On 30 December 2020, the European Commission and the UK signed a new co-operation agreement concerning their relations. The agreement is being applied provisionally as of 1 January 2021 in order to avoid a no-deal exit situation. The agreement will be ratified once the European Parliament gives its consent to the agreement and the Council adopts the decision.
The new agreement defines how social security will be co-ordinated between the EU countries and the UK in new situations beginning on 1 January 2021 or thereafter in which an individual transfers from the EU area to the UK or vice versa.
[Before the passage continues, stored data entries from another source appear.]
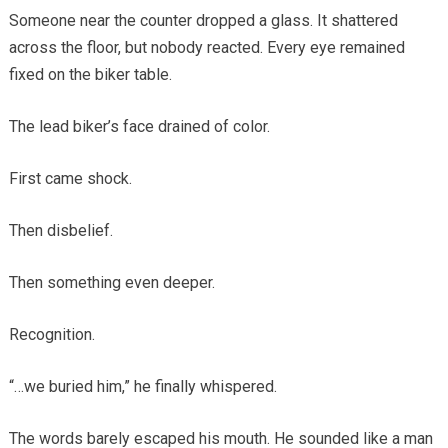
Someone near the counter dropped a glass. It shattered
across the floor, but nobody reacted. Every eye remained
fixed on the biker table.
The lead biker’s face drained of color.
First came shock.
Then disbelief.
Then something even deeper.
Recognition.
“…we buried him,” he finally whispered.
The words barely escaped his mouth. He sounded like a man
The agreement’s provisions concerning the applicable social security legislation largely correspond to the provisions of the EU’s social security regulations.
According to the new agreement:
- Individuals are covered by the social security of only one state at a time.
- Individuals are generally insured in the country in which they work.
- The general rule of insurance in the country of employment is subject to the same exceptions as those in the EU’s social security regulations (e.g. the posting of workers and entrepreneurs and working in two or more states).
- Application of the rule concerning posted workers and entrepreneurs requires that the member state reports its intention to apply this exception.
- The agreement provisions concerning pensions are similar to the provisions of the EU’s social security regulation on the payment, application and determination of pensions.
The exit deal secures the continuity of the rights of persons who were in a cross-border situation between the EU and the UK when the transitional period ended on 31 December 2020.